■ **Task instructions**
Among the entries, how many lines hold the word "class"? Respond with that number only.

User interface change data:

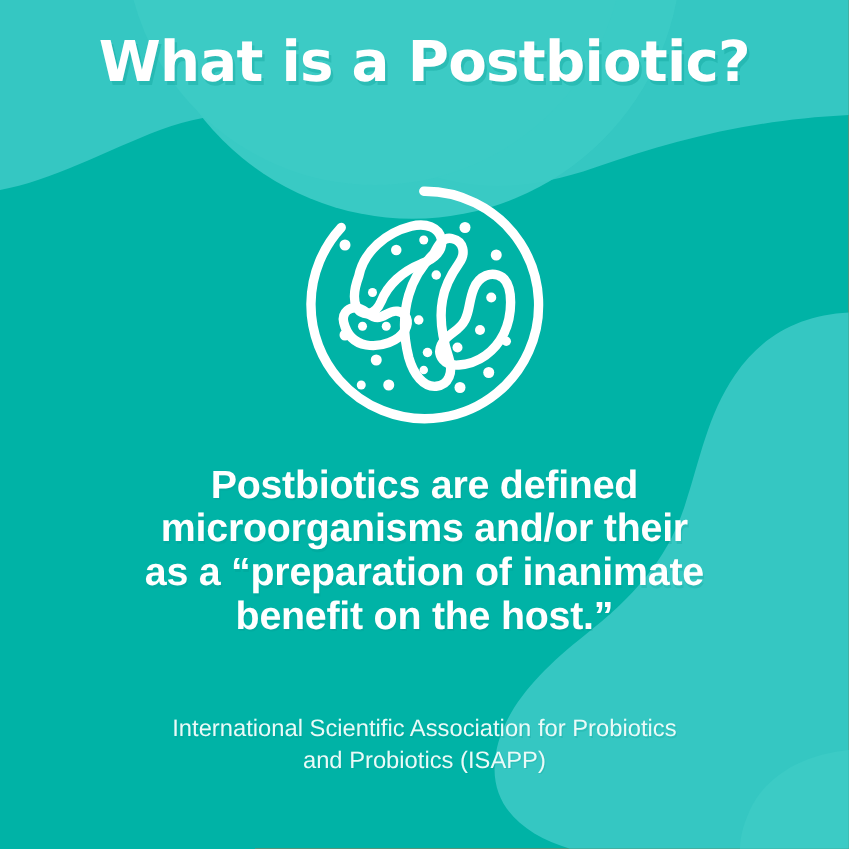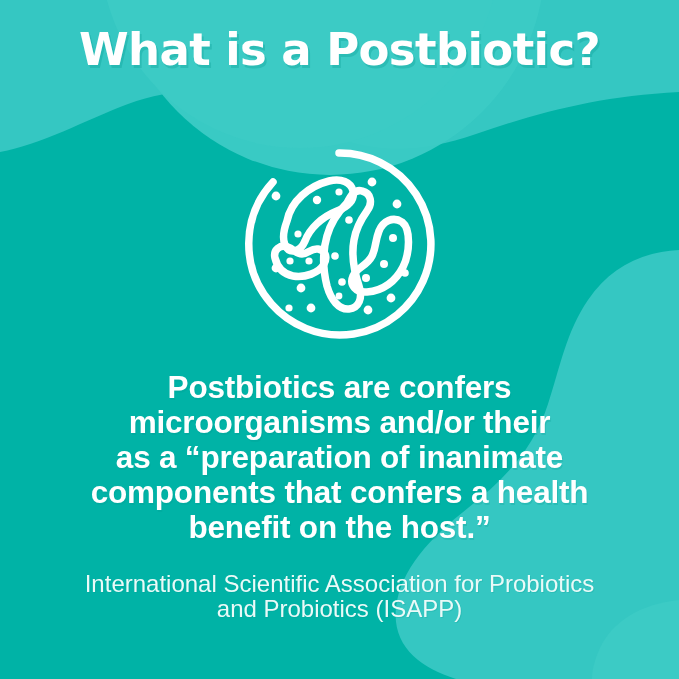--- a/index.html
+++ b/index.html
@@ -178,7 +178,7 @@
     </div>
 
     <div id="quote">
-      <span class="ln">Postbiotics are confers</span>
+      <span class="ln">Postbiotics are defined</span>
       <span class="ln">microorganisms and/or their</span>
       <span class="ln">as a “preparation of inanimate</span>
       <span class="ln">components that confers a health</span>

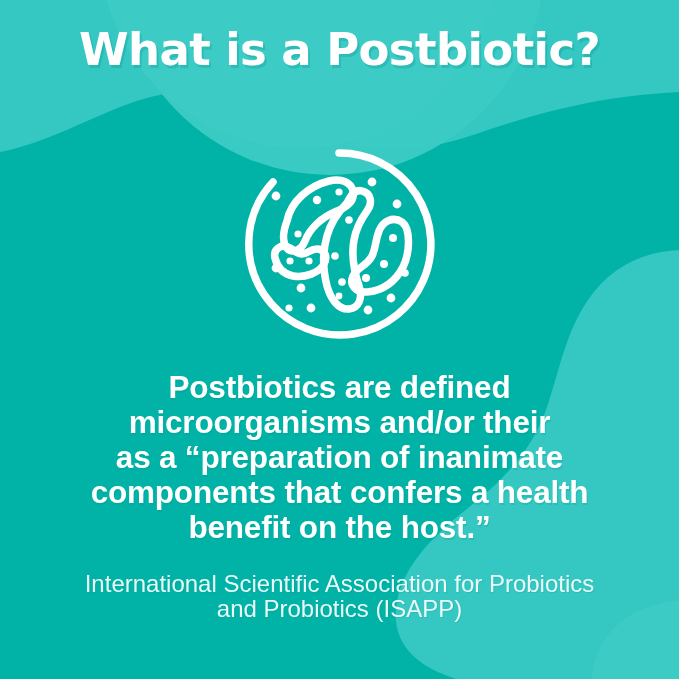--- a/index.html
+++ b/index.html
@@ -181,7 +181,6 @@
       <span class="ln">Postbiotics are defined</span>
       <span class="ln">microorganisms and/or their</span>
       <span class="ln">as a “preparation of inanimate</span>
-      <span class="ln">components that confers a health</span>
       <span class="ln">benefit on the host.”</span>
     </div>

■ **Result of the task**
10